How to complete this task:
Return the data below exactly, stopping after the line with "Biblioteka Uniwersytetu".

[Collected data]

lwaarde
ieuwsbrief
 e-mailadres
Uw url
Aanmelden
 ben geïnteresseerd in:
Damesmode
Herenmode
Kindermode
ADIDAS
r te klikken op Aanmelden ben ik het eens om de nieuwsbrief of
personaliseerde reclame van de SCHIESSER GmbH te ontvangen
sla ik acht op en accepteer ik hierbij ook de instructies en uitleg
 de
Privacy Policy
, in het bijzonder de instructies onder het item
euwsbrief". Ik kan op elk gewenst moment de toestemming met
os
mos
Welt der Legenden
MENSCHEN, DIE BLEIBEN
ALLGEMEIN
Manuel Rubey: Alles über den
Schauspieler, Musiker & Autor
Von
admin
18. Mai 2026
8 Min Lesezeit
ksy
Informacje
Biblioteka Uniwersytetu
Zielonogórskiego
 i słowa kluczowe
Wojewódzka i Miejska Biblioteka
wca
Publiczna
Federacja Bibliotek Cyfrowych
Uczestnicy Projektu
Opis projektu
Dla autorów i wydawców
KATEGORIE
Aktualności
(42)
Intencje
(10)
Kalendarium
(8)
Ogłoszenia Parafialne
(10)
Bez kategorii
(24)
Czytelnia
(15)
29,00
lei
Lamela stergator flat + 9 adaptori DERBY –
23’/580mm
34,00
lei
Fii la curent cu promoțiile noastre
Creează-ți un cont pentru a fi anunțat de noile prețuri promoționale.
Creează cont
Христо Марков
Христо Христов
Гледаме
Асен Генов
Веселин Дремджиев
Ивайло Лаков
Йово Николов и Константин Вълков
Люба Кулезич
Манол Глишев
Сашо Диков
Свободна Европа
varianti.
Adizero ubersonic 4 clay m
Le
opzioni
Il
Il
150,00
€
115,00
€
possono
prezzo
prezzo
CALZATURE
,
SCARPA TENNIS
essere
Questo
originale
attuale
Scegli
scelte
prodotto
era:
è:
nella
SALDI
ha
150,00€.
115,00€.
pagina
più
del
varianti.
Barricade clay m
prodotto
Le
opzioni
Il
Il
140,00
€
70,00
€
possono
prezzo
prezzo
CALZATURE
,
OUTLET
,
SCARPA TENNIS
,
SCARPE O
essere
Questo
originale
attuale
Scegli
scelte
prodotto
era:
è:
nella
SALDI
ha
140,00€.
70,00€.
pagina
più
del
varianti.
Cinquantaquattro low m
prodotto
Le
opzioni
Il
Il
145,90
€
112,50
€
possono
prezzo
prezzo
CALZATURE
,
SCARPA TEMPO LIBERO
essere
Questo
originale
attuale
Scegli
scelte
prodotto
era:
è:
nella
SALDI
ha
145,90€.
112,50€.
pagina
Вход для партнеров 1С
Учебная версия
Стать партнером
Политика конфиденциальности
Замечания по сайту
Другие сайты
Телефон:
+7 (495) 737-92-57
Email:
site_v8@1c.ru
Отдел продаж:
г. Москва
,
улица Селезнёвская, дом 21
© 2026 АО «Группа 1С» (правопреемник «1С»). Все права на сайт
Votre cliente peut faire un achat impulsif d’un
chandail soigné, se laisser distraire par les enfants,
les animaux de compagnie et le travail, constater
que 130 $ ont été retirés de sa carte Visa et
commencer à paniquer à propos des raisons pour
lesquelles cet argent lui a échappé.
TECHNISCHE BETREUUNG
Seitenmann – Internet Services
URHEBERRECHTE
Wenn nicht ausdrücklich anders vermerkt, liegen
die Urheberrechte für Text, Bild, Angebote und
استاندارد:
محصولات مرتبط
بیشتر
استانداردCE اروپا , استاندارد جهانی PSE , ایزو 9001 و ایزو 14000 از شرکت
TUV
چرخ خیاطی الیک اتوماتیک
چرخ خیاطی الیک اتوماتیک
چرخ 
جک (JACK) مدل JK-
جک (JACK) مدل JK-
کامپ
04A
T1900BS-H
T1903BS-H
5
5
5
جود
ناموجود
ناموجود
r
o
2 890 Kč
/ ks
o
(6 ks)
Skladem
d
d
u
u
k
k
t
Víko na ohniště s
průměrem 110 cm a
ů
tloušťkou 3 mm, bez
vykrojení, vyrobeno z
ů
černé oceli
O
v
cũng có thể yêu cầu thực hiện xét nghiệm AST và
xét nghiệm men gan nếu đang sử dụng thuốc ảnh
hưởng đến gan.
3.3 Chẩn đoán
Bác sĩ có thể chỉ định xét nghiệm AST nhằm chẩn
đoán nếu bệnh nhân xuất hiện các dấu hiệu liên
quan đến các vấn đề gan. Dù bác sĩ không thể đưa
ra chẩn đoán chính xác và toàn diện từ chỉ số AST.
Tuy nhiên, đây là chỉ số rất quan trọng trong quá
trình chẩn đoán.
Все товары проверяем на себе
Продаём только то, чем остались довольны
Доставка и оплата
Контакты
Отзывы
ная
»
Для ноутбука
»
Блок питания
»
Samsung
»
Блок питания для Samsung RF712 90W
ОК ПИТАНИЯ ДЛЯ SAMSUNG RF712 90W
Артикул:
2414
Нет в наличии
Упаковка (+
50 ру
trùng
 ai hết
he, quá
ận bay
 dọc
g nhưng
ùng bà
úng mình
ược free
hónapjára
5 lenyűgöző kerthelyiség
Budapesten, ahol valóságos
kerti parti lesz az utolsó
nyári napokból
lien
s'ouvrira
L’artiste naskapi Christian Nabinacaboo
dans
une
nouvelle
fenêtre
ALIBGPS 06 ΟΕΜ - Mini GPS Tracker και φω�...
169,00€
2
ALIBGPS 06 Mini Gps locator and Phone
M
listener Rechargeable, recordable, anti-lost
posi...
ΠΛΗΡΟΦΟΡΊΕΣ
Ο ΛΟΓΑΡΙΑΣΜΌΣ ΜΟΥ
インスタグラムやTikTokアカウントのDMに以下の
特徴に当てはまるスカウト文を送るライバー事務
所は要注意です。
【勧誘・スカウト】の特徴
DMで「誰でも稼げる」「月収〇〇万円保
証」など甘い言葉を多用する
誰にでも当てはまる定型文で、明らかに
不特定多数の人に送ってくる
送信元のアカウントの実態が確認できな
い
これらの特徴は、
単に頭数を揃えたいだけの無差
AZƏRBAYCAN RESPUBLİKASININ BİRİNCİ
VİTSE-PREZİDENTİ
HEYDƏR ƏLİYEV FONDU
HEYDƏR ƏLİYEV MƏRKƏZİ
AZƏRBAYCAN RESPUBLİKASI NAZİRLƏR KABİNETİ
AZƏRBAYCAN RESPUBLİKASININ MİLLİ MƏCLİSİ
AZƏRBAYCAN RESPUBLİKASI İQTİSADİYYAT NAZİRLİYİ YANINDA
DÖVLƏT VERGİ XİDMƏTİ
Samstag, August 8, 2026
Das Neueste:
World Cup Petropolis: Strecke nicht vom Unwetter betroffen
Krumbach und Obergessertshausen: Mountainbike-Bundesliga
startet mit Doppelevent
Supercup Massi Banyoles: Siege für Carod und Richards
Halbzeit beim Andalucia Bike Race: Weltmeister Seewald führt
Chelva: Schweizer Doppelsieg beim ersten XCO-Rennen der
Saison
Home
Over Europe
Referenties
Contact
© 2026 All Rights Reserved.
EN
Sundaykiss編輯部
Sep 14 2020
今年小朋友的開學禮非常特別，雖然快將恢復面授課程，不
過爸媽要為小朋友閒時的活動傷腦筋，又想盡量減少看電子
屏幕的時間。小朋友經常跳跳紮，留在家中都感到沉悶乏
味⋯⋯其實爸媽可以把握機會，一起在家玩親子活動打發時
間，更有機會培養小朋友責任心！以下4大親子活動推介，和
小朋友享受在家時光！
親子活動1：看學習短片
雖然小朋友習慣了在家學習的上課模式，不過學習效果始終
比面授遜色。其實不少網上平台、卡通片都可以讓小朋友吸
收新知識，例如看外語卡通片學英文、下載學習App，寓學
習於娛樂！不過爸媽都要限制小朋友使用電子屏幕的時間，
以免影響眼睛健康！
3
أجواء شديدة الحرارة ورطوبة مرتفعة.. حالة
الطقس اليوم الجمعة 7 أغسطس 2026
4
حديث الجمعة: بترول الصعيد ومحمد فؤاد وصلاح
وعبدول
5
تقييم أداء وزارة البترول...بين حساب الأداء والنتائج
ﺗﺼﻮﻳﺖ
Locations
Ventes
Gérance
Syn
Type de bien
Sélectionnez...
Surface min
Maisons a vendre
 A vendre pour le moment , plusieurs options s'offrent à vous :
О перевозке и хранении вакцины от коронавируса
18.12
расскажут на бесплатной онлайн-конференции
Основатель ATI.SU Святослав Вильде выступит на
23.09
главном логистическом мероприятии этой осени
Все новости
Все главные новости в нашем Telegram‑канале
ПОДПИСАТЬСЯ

Written solution:
lwaarde
ieuwsbrief
 e-mailadres
Uw url
Aanmelden
 ben geïnteresseerd in:
Damesmode
Herenmode
Kindermode
ADIDAS
r te klikken op Aanmelden ben ik het eens om de nieuwsbrief of
personaliseerde reclame van de SCHIESSER GmbH te ontvangen
sla ik acht op en accepteer ik hierbij ook de instructies en uitleg
 de
Privacy Policy
, in het bijzonder de instructies onder het item
euwsbrief". Ik kan op elk gewenst moment de toestemming met
os
mos
Welt der Legenden
MENSCHEN, DIE BLEIBEN
ALLGEMEIN
Manuel Rubey: Alles über den
Schauspieler, Musiker & Autor
Von
admin
18. Mai 2026
8 Min Lesezeit
ksy
Informacje
Biblioteka Uniwersytetu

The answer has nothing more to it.